A U.S. District Court judge decided it is too early to consider amending the consent decree on Mirant's Potomac River Generating Station's possible air quality standards violations.
U.S District Judge Leonie M. Brinkema rendered the decision on Dec. 2 regarding a motion filed by the City of Alexandria.
"Alexandria will have a chance to look at the decree before it is filed with this court. And until I see the decree we are operating in a black box," Brinkema told attorney John Britton of the law firm Schnader Harrison Segal & Lewis LLP. Britton represents the City of Alexandria.
Britton argued for a change in Brinkema's original ruling on the basis that the consent decree may now be based on operating the plant at partial capacity rather than full capacity. Operating the plant at full capacity was believed to have created air quality concerns.
"The decree will not now address the problems revealed," Brittton said. "There is pretty widespread pollution that has serious effects on the public health. The plant shut down of its own volition and then opened one generator without DEQ [Virginia Department of Environmental Quality] approval."
Britton said the underlying basis for the decree was the full operation of the plant.
Brinkema said the city needs to get a full review of what is in this consent decree before it comes to her.
When she asked the U.S. Department of Justice how long it would be until the finalized agreement came to her their response was "weeks."
IN DENYING the city's motion, Brinkema told the Justice Department that she wants status reports to continue.
"If I don't have the decree in the next two or three months, I will reconsider this ruling," she said. "I think this ruling is consistent with my original ruling."
The court action grew out of an Oct. 27 filing by the City of Alexandria to maintain its right to challenge the consent decree between the U.S. Government, the State of Maryland, Virginia's Department of Environmental Quality and Mirant Potomac River/Mid Atlantic LLC.
"Ironically it is Mirant that has opened the door by their actions causing this whole delay. That gives us the opportunity to challenge whether or not this [consent decree] makes sense anymore," Britton said in October.

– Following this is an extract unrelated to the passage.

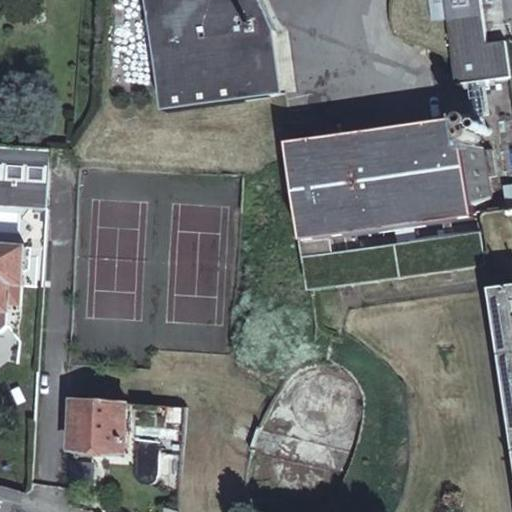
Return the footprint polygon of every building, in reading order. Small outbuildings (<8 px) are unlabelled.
[(171,112),(275,96),(265,34),(279,31),(266,0),(177,0),(184,44),(162,47),(171,112)] [(395,0),(393,16),(393,22),(394,27),(396,30),(398,32),(456,56),(460,84),(511,78),(511,65),(503,9),(484,12),(482,0),(395,0)] [(503,9),(501,0),(482,0),(484,12),(503,9)] [(464,115),(483,112),(480,92),(461,95),(464,115)] [(463,119),(295,146),(310,242),(335,238),(337,251),(311,256),(316,292),(486,265),(481,230),(457,233),(454,220),(480,216),(478,203),(494,196),(486,144),(467,143),(463,119)] [(0,205),(50,209),(53,148),(0,144),(0,205)] [(511,231),(508,208),(484,213),(494,275),(511,272),(511,231)] [(26,248),(0,246),(0,333),(2,334),(11,327),(11,311),(14,310),(14,305),(22,305),(22,286),(25,286),(26,248)] [(511,289),(498,291),(511,385),(511,289)] [(128,453),(128,402),(77,399),(75,449),(128,453)]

"What we are asking is that the case take into account new violations at the plant. With the plant not operating at full capacity we are challenging the very contours of the consent decree," Britton said in filing the motion to amend the decree.

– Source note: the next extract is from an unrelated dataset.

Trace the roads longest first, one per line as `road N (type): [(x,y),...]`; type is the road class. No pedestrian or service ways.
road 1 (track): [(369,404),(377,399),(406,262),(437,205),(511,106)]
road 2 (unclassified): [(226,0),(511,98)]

Two weeks before last week's court action Alexandria Mayor William Euille and City Council joined with local citizens and environmental leaders in calling for the immediate and permanent closure of the Mirant plant located in the north end of Old Town.

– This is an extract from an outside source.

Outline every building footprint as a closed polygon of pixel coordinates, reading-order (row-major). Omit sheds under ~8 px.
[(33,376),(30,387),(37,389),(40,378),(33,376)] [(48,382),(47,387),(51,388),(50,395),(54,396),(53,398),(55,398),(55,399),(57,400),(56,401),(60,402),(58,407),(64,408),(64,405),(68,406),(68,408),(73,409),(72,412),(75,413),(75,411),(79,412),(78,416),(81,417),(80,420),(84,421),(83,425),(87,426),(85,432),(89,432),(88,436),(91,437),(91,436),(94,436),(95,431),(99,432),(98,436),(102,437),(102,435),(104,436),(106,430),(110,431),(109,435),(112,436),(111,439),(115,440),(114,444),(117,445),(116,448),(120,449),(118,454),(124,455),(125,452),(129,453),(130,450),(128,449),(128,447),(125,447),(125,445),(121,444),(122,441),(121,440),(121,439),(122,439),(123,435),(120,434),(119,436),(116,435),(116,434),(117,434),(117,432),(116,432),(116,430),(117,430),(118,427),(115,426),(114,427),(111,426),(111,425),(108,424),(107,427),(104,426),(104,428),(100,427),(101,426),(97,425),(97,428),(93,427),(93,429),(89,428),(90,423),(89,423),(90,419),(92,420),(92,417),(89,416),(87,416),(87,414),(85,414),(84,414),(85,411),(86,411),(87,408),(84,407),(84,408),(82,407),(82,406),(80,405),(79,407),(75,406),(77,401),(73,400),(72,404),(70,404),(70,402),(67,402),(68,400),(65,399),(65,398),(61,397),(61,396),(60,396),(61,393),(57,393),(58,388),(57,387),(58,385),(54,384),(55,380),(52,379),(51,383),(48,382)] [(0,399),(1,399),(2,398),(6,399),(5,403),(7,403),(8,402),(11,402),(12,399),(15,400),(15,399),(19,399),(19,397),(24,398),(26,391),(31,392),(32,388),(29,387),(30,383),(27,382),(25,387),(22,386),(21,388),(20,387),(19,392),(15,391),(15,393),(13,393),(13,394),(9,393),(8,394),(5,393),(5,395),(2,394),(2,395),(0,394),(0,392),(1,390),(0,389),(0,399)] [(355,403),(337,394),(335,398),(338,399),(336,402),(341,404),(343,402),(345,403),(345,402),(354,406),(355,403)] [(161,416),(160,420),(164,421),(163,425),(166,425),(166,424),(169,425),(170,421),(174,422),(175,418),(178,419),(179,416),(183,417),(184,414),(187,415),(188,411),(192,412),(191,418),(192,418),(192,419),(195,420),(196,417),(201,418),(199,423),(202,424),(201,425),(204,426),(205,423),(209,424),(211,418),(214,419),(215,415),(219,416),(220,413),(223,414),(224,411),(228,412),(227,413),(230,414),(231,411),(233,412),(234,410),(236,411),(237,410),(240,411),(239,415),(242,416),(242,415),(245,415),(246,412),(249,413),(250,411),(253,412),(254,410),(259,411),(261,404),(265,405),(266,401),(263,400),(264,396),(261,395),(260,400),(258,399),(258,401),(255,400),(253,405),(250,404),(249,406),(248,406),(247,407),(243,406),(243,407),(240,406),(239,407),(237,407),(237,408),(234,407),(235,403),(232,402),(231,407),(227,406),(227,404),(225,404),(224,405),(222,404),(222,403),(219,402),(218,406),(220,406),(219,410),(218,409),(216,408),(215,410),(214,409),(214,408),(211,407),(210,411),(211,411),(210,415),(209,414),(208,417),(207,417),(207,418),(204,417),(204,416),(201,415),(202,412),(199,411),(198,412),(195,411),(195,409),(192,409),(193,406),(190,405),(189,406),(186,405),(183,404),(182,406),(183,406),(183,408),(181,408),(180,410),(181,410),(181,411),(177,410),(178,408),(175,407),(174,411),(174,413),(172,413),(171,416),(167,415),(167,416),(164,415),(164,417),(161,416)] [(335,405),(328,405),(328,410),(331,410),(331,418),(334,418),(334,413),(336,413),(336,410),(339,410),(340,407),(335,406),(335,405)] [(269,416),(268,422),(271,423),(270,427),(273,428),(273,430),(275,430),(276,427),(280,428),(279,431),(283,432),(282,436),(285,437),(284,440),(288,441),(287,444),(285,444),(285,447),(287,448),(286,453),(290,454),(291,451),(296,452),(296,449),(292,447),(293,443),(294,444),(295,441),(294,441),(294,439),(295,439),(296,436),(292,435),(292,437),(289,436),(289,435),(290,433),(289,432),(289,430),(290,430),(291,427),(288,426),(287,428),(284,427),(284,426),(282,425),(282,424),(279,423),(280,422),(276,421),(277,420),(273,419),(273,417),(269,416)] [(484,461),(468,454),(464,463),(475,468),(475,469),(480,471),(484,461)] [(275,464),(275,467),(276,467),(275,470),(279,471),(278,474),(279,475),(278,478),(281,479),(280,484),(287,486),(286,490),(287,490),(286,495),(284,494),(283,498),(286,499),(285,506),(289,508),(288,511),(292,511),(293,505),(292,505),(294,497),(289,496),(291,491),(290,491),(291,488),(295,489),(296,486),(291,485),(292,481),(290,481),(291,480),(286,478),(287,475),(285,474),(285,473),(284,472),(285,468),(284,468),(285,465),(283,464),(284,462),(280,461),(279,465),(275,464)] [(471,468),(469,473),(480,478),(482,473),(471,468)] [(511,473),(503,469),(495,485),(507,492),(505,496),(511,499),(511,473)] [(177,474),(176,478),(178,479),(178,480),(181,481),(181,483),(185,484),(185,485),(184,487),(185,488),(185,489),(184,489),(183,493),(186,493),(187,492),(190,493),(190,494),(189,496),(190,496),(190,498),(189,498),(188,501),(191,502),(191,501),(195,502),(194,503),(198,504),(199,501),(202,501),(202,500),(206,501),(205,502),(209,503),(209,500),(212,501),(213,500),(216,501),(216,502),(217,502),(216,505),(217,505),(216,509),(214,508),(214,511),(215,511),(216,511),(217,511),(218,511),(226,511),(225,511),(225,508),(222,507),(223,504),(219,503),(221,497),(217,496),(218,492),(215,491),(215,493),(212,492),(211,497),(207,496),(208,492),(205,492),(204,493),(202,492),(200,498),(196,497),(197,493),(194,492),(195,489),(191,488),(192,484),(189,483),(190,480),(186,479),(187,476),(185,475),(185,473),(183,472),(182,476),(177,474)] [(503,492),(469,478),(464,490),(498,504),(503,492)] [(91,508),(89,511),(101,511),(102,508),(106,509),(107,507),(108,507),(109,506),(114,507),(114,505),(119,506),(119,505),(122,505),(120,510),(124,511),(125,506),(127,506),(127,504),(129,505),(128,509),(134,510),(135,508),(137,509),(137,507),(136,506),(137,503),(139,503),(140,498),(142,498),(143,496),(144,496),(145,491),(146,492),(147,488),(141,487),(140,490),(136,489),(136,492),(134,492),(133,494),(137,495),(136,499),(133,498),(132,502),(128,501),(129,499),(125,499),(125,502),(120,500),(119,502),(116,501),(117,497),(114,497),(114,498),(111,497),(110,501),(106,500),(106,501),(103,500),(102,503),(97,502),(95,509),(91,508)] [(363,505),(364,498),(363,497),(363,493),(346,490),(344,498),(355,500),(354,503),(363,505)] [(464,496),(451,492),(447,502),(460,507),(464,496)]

"Mirant has operated with callous indifference to the health of Alexandria's families," Euille said. "This outmoded coal plant is a hazard to the environment and to all who live, work and visit here."
Recent independent air-quality studies have added a sense of urgency to the City's efforts to close the plant. Air quality analysis also demonstrates the matter emitted by the Mirant plant is so small it cannot be detected the human eye.
"This invisible threat is of particular concern for the elderly, the chronically ill and children," Euille said.